Please pull the text from each of the items below and reproduce it word for word, omitting the pictures.

+---+

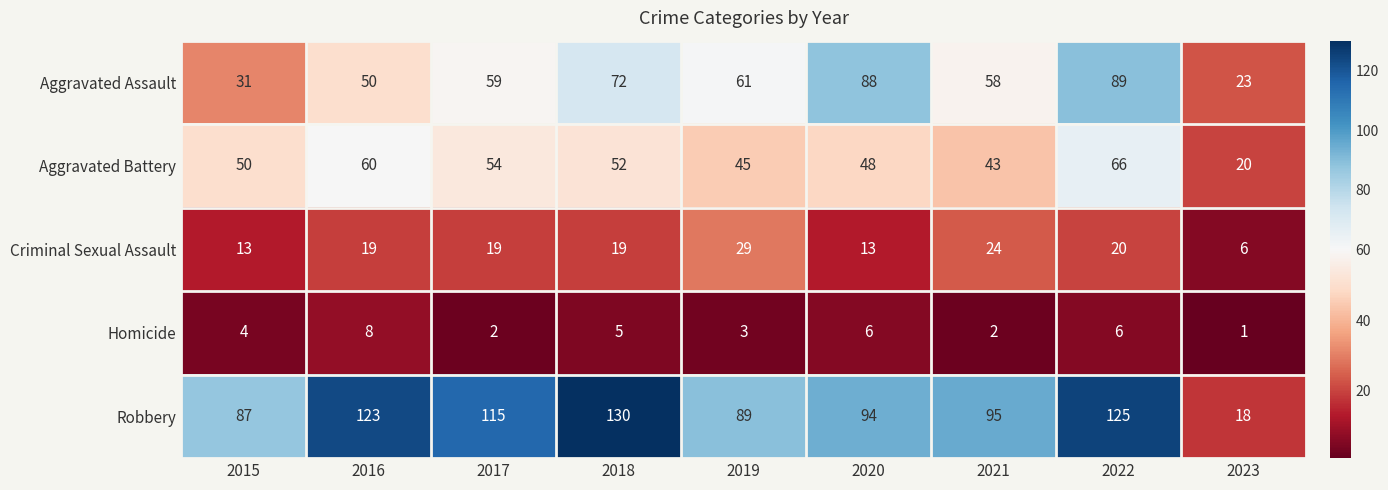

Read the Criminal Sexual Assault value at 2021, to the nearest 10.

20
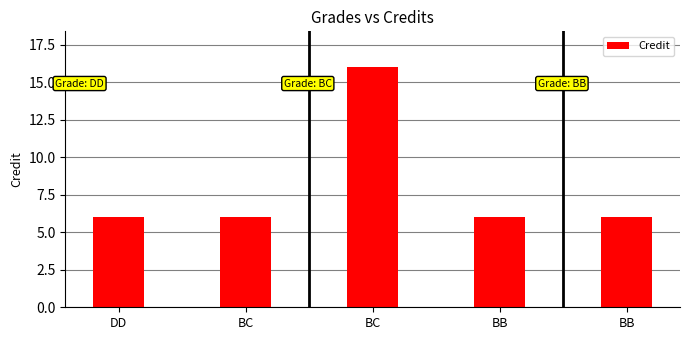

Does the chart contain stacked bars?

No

+---+

**FINISHED TASK:**
Read the Criminal Sexual Assault value at 2021, to the nearest 10.

20

Does the chart contain stacked bars?

No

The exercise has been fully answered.